Szukając pracy bardzo często robimy to przez internet czyli w sieci. Pozyskujemy oferty pracy ale i opinie o firmach.
W internecie można znaleźć strony na których pracownicy wyrażają swoje opinie o miejscu w którym pracują.
W sieci – Fajny pomysł był – gdyż poszukującym pracy miał pomóc w podejmowaniu decyzji czy do danej firmy warto aplikować? Jednakże w ostateczności, miejsca te stały się placem wylewania żalów na pracodawcę w czasie ciężkim dla danego pracownika.
Sugeruje by opinie te dzielić przez pięć, zwracać uwagę na następujące sytuacje:
- Ilość negatywnych opinii w danym odcinku czasowym – musiało wydarzyć się coś co spowodowało wybuch żalów, natomiast jeśli przez pewien czas był spokój to ozn. Że to tylko chwilowe zawirowania w danej firmie. Jeżeli negaty pojawiają się systematycznie to może oznaczać że Firma rzeczywiście ma złą renomę.
- Pamiętajcie że wypowiadają się głównie rozżaleni pracownicy – Ci którym jest dobrze, tylko czytają. Zatem jeśli wiesz ile pracowników liczy sobie firma (np. 200) a ile jest negatywnych wpisów (np. 5) to sam sobie odpowiedz na pytanie czy ta Firma rzeczywiście jest tak żałosna?
Piszę to świadomie i z żalem, gdyż pracując w wielu firmach i rozmawiając z znajomymi z branży HR spotkałam się z taką sytuacją. Gdy w Firmie była super atmosfera i dobrze się działo – opinii brakowało. Gdy wydarzyło się coś złego – opinii w sieci nagle dużo i same negatywne.
Czy zauważyłeś podobną sytuację?
Zawsze bardzo pozytywnie wypowiadam sie na temat swoich byłych pracodawców, a opinii o innych nie szukam wsród sfrustrowanych internautów,
Wydaje mi się, że tak jest ze wszystkimi opiniami w sieci, np. takimi na temat lekarzy na znanylekarz.pl. Często pozytywne opinie są pisane przez znajomych i rodzinę, a negatywne przez zazdrosną konkurencję…
Z wielu rozmów o pracę już zrezygnowałam po opiniach w necie, najczęściej w sieciówkach.
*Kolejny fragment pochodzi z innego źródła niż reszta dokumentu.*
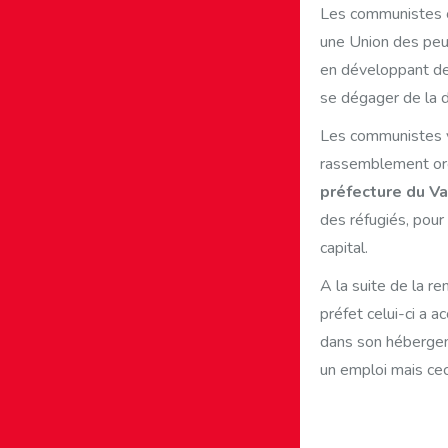
Les communistes on
une Union des peup
en développant de
se dégager de la d
Les communistes va
rassemblement org
préfecture du Va
des réfugiés, pour
capital.
A la suite de la 
préfet celui-ci a a
dans son hébergeme
un emploi mais ceci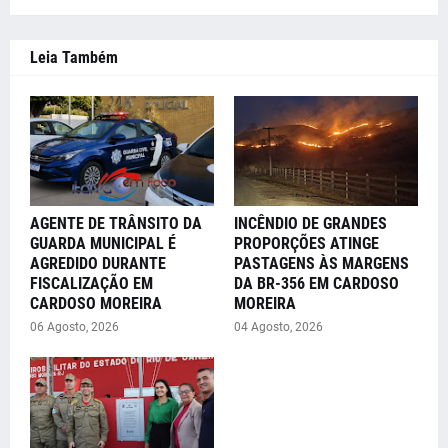
Leia Também
AGENTE DE TRÂNSITO DA
INCÊNDIO DE GRANDES
GUARDA MUNICIPAL É
PROPORÇÕES ATINGE
AGREDIDO DURANTE
PASTAGENS ÀS MARGENS
FISCALIZAÇÃO EM
DA BR-356 EM CARDOSO
CARDOSO MOREIRA
MOREIRA
06 Agosto, 2026
04 Agosto, 2026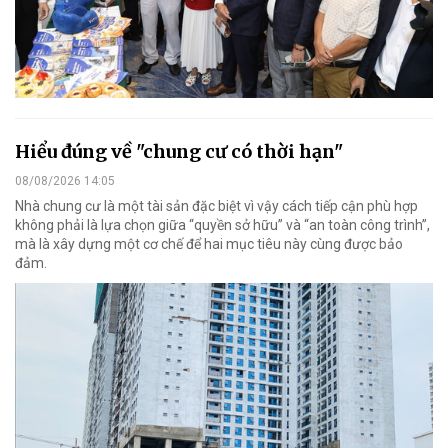
Hiểu đúng về "chung cư có thời hạn"
08/08/2026 14:05
Nhà chung cư là một tài sản đặc biệt vì vậy cách tiếp cận phù hợp
không phải là lựa chọn giữa “quyền sở hữu” và “an toàn công trình”,
mà là xây dựng một cơ chế để hai mục tiêu này cùng được bảo
đảm.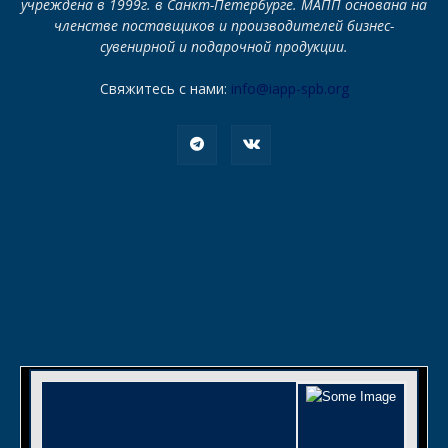
учреждена в 1999г. в Санкт-Петербурге. МАПП основана на
членстве поставщиков и производителей бизнес-
сувенирной и подарочной продукции.
Свяжитесь с нами:
info@iapp-spb.org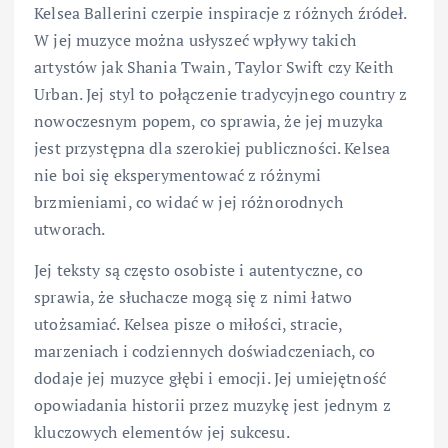
Kelsea Ballerini czerpie inspiracje z różnych źródeł.
W jej muzyce można usłyszeć wpływy takich
artystów jak Shania Twain, Taylor Swift czy Keith
Urban. Jej styl to połączenie tradycyjnego country z
nowoczesnym popem, co sprawia, że jej muzyka
jest przystępna dla szerokiej publiczności. Kelsea
nie boi się eksperymentować z różnymi
brzmieniami, co widać w jej różnorodnych
utworach.
Jej teksty są często osobiste i autentyczne, co
sprawia, że słuchacze mogą się z nimi łatwo
utożsamiać. Kelsea pisze o miłości, stracie,
marzeniach i codziennych doświadczeniach, co
dodaje jej muzyce głębi i emocji. Jej umiejętność
opowiadania historii przez muzykę jest jednym z
kluczowych elementów jej sukcesu.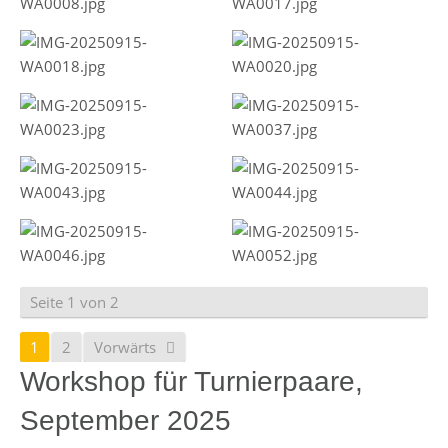
Seite 1 von 2
1
2
Vorwärts
Workshop für Turnierpaare,
September 2025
Ale skoro przez ileś lat pojawiają się te opinie, to chociaż część musi być niestety prawdziwa.
i prawidłowo 🙂
o własnie! Kasiu dałaś rewelacyjny przykład! 🙂
jeżeli śledziłaś przez dłuższy czas opinie dot. jednej firmy to jak najbardziej może być realna. Ja mam na myśli opinie jednorazowe.